▶ [Passage for review]:
**********

Many lego pieces piled on top of each other of varying sizes with a pinkish hue overlay

Gutenberg vs Page Builders: A “How-to-Choose” Guide for Mission-Driven Organizations

by | February 29, 2024



You’re producing a new website for your mission-driven organization and you’ve decided on WordPress, the most widely-used content management system (CMS) in the world. Congratulations! But now you face an equally daunting decision: should you create it using a theme based on the included WordPress Gutenberg editor (also called the “block editor,”) or a page builder like Divi or Elementor? Maybe someone in your nonprofit, school, or municipal department has experience with one or the other, or maybe the designer you’ve hired has a preference, or maybe cost considerations loom large. No matter what, this one choice will have long-term and far-reaching consequences.

We’ve assisted countless clients in making this decision, and in this post we’ll go through the pluses and minuses of each direction to help you figure out the best choice for your situation.

**********

▶ [Data]:
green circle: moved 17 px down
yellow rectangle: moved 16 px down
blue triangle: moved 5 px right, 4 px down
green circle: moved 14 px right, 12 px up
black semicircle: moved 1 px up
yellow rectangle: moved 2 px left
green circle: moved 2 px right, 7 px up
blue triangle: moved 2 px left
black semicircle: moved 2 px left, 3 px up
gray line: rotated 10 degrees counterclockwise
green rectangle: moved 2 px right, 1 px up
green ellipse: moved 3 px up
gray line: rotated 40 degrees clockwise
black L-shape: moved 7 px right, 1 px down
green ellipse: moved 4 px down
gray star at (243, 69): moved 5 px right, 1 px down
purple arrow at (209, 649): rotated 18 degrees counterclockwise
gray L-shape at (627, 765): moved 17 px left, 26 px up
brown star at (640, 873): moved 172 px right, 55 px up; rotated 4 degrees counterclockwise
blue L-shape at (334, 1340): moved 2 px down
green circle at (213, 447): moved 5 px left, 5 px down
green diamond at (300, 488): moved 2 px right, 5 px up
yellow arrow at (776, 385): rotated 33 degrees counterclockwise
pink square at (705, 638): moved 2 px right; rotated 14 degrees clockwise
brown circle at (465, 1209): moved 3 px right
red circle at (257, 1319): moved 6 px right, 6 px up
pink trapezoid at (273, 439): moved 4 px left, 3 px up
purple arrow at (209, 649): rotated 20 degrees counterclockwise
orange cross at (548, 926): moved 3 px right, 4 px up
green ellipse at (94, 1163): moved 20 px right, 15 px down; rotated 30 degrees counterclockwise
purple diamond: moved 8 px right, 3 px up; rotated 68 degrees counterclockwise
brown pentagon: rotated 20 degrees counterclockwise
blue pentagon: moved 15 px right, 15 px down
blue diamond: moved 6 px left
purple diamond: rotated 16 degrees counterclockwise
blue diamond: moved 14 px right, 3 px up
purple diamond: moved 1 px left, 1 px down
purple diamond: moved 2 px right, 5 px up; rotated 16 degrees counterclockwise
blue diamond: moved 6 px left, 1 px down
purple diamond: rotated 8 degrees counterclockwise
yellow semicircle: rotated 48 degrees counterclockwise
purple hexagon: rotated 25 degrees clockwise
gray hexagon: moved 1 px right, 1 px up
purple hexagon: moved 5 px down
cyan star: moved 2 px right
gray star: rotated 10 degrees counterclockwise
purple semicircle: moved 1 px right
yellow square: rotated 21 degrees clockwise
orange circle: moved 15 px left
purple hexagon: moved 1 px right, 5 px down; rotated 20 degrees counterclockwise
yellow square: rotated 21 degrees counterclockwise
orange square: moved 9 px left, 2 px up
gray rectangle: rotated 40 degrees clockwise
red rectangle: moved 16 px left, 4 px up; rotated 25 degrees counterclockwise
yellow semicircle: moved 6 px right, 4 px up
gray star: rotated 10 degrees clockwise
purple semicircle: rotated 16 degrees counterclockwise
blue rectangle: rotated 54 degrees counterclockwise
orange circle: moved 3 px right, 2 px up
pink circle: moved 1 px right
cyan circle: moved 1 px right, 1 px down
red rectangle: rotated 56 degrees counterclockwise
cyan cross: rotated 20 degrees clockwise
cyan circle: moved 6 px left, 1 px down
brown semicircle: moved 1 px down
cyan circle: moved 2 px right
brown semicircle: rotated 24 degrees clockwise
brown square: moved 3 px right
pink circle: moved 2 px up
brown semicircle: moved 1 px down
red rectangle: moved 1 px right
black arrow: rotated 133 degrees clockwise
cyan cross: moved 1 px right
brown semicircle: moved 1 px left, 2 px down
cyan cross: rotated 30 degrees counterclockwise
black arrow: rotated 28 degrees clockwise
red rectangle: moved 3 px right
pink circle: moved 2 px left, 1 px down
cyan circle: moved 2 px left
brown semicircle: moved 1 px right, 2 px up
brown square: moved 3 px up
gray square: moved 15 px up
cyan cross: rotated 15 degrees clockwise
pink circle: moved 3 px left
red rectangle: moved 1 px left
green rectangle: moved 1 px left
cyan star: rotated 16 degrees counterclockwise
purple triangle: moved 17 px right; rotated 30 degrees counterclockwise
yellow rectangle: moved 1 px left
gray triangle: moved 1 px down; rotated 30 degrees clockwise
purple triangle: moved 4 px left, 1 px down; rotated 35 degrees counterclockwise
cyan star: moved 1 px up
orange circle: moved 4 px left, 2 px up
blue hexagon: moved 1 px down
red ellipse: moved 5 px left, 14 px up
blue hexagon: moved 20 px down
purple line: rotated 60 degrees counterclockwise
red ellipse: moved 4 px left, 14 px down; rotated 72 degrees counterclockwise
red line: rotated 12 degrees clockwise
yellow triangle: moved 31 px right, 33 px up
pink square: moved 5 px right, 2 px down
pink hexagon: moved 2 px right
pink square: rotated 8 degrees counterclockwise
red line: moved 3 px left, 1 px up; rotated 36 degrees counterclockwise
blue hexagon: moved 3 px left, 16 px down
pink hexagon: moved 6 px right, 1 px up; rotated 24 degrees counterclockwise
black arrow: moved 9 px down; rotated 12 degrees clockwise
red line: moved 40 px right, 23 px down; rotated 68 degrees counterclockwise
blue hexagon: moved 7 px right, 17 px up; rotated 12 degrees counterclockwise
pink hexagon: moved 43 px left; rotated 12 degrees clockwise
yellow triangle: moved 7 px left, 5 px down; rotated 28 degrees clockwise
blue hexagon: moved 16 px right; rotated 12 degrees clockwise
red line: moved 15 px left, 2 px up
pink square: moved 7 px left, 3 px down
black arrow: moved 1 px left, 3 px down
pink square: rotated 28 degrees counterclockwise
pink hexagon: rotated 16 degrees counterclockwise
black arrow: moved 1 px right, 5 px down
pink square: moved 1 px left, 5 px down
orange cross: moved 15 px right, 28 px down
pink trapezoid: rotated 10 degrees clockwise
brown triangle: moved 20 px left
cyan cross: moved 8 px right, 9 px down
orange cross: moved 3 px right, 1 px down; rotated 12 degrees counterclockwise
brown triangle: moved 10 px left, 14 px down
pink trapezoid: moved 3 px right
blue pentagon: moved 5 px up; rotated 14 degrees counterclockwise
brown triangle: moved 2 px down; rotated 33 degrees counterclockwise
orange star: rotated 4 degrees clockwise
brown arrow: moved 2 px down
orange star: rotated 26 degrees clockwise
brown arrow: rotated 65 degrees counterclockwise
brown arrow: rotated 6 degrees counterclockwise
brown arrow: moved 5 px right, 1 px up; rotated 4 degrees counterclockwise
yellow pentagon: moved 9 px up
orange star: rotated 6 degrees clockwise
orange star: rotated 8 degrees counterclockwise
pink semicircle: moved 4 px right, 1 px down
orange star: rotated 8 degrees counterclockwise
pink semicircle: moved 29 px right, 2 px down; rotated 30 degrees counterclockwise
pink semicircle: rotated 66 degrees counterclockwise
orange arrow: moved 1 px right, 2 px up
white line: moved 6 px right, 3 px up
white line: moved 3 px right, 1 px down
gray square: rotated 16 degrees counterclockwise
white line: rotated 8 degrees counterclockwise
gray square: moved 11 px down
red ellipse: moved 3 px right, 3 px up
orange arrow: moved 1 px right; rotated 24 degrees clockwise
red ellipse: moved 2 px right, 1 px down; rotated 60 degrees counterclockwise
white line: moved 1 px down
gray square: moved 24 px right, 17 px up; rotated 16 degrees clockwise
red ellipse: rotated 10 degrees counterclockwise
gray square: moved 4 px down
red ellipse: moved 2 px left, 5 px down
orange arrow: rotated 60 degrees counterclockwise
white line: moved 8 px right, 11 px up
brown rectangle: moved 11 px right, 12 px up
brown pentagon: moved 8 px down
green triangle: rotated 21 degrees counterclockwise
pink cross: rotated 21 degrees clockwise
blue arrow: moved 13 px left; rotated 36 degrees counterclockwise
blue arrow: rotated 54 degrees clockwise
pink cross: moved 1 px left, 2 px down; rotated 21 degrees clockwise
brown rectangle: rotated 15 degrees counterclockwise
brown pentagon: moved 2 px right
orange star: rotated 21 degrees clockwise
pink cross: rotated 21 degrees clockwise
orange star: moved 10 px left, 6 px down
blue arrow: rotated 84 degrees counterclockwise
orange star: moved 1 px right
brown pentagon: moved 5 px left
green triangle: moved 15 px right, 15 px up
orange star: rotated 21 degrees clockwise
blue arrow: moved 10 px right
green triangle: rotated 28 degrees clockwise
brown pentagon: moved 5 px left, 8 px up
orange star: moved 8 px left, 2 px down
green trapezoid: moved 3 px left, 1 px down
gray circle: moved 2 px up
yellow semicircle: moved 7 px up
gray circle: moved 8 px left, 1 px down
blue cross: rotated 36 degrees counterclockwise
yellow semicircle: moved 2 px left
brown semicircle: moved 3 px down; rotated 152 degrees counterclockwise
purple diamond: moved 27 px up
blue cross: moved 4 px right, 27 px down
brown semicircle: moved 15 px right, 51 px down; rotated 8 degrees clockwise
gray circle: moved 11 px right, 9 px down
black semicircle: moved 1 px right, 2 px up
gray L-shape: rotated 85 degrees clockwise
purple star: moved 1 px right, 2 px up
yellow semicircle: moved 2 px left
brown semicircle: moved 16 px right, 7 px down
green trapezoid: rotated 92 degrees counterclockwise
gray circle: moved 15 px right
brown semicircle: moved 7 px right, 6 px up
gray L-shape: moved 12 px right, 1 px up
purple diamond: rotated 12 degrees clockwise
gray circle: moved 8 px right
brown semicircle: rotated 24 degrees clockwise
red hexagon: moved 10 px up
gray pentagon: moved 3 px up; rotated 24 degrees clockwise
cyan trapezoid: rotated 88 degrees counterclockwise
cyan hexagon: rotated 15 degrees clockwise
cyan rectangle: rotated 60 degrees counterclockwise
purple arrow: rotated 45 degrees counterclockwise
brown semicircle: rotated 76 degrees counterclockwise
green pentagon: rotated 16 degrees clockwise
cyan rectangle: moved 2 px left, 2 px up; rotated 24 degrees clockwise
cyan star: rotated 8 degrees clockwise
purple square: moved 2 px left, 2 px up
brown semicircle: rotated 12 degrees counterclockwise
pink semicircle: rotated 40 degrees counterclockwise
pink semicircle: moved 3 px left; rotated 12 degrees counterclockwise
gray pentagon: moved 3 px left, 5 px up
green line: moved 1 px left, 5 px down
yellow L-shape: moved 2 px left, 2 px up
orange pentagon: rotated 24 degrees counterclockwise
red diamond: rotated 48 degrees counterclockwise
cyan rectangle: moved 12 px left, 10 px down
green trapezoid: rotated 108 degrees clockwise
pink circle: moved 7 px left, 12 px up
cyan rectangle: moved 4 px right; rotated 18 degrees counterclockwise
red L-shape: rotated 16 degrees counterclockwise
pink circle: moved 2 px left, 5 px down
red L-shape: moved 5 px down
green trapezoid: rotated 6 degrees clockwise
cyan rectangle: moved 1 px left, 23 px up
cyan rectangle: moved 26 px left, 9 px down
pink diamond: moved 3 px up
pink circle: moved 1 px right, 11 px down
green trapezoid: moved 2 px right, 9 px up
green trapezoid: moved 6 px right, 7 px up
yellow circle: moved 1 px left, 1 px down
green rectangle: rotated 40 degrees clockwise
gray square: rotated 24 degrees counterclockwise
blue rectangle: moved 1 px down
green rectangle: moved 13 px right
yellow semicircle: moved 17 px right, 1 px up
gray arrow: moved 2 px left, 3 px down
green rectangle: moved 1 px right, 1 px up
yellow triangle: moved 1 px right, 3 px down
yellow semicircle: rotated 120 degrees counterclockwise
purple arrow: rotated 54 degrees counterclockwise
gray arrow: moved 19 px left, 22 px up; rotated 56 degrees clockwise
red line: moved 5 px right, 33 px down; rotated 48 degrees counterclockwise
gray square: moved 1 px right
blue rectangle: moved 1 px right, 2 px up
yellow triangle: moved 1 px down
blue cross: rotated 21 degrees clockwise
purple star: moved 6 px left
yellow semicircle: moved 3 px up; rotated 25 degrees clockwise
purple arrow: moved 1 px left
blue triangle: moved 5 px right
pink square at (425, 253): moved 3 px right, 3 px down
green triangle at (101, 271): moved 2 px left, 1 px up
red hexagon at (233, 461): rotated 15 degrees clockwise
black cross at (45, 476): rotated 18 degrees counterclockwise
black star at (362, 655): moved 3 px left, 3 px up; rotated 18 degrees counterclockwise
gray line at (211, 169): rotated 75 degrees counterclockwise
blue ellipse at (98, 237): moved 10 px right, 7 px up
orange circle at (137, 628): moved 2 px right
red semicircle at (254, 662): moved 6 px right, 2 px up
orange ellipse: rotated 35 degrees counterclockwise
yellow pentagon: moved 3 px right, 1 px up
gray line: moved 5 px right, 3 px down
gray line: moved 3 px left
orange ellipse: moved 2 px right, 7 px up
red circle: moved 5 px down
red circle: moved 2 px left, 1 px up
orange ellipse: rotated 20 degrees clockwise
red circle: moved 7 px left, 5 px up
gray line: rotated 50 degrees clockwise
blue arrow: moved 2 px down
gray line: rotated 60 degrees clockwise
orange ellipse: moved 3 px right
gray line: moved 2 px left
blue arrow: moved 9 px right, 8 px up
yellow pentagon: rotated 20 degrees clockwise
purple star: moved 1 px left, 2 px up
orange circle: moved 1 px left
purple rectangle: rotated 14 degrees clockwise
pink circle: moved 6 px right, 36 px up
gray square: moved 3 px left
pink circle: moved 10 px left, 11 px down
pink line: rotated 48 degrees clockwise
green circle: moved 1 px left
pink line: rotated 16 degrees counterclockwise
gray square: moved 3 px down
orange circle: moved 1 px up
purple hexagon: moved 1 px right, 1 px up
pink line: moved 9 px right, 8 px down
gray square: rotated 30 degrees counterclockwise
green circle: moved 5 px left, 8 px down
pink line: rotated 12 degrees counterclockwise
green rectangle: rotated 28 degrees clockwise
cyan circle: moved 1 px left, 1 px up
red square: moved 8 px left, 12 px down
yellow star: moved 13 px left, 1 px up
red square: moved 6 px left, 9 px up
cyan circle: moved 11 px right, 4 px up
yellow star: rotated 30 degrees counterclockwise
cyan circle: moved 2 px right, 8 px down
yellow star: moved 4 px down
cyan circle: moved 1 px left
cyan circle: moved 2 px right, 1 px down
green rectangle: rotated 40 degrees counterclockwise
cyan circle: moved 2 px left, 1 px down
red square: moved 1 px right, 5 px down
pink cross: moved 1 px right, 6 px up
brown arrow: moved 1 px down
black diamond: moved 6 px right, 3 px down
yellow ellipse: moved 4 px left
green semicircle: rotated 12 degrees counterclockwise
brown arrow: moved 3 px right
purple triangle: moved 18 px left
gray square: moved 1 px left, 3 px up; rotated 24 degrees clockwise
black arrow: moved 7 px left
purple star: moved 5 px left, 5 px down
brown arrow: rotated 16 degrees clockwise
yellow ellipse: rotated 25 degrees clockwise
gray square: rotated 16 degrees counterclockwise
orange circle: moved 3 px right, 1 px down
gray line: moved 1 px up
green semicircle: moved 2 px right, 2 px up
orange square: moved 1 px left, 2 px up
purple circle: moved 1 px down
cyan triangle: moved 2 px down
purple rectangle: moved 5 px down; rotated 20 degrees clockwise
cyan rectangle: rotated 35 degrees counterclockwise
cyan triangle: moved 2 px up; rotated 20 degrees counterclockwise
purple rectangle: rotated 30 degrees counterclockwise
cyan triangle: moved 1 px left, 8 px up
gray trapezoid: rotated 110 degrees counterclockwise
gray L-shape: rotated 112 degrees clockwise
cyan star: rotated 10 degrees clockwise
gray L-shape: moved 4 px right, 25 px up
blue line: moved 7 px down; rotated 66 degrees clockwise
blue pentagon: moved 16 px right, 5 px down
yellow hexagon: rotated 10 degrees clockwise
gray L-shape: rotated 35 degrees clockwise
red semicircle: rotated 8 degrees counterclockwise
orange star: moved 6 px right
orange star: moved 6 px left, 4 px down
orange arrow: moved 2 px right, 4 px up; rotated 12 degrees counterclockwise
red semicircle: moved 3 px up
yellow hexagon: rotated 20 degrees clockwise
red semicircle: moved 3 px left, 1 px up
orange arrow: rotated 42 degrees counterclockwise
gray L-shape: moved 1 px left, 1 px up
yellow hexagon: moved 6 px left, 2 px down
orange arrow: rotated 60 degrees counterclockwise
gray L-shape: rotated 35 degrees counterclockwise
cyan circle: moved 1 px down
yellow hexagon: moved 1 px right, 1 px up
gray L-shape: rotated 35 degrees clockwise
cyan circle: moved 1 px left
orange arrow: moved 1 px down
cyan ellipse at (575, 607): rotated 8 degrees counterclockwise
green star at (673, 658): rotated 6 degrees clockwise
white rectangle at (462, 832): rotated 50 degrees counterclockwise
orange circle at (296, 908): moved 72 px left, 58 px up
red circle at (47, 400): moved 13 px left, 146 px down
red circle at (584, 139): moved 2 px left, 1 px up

**********

▶ [To do]:
- A) Please condense the paragraph of the Gutenberg-versus-page-builders guide that begins "You're producing a new website" into a shorter version that keeps its main facts.
- B) In the guide on choosing between Gutenberg and page builders, what other name is given for the Gutenberg editor?
- C) Carry on the guide to choosing between Gutenberg and page builders from where it stops.

▶ [Answers to the problems]:
- A) You're building your mission-driven organization's website on WordPress, the world's most widely used CMS. Now you must choose between a theme based on WordPress's built-in Gutenberg editor (the "block editor") and a page builder such as Divi or Elementor. Your decision may be shaped by a colleague's experience in your nonprofit, school, or municipal department, your designer's preference, or cost. Either way, the choice will have long-term and far-reaching consequences.

- B) The "block editor."

- C)
Before we begin, let’s make sure we’re on the same page (see what I did there?!) about what these broad terms mean.

A page builder in the context of this article is a tool that enables you to build your WordPress website using a “drag-and-drop” visual editor, much like Wix or Squarespace does, largely eliminating the need for writing code. In theory, this means non-developers can build out an entire site.

On the other hand, we have Gutenberg, the new built-in WordPress editor, which relies on content types called blocks. They allow you to add, arrange, and style content of all types, and require no knowledge of code to use. (This is why some people refer to the tool as the “block editor,” but for simplicity’s sake, we’ll keep calling it Gutenberg.)

With that common footing established, let’s take a look at the pros and cons of each approach.

Page builder pros

  1. Anyone can do it or: the promise of a code-free build

Page builders make it possible—but not necessarily simple—to make an entire site without needing to hire web developers to write code. Unfortunately, mission-driven organizations such as arts organizations or state universities may face more budget constraints than a commercial entity might, making a page builder more appealing—developers are typically the most expensive people involved in the entire process.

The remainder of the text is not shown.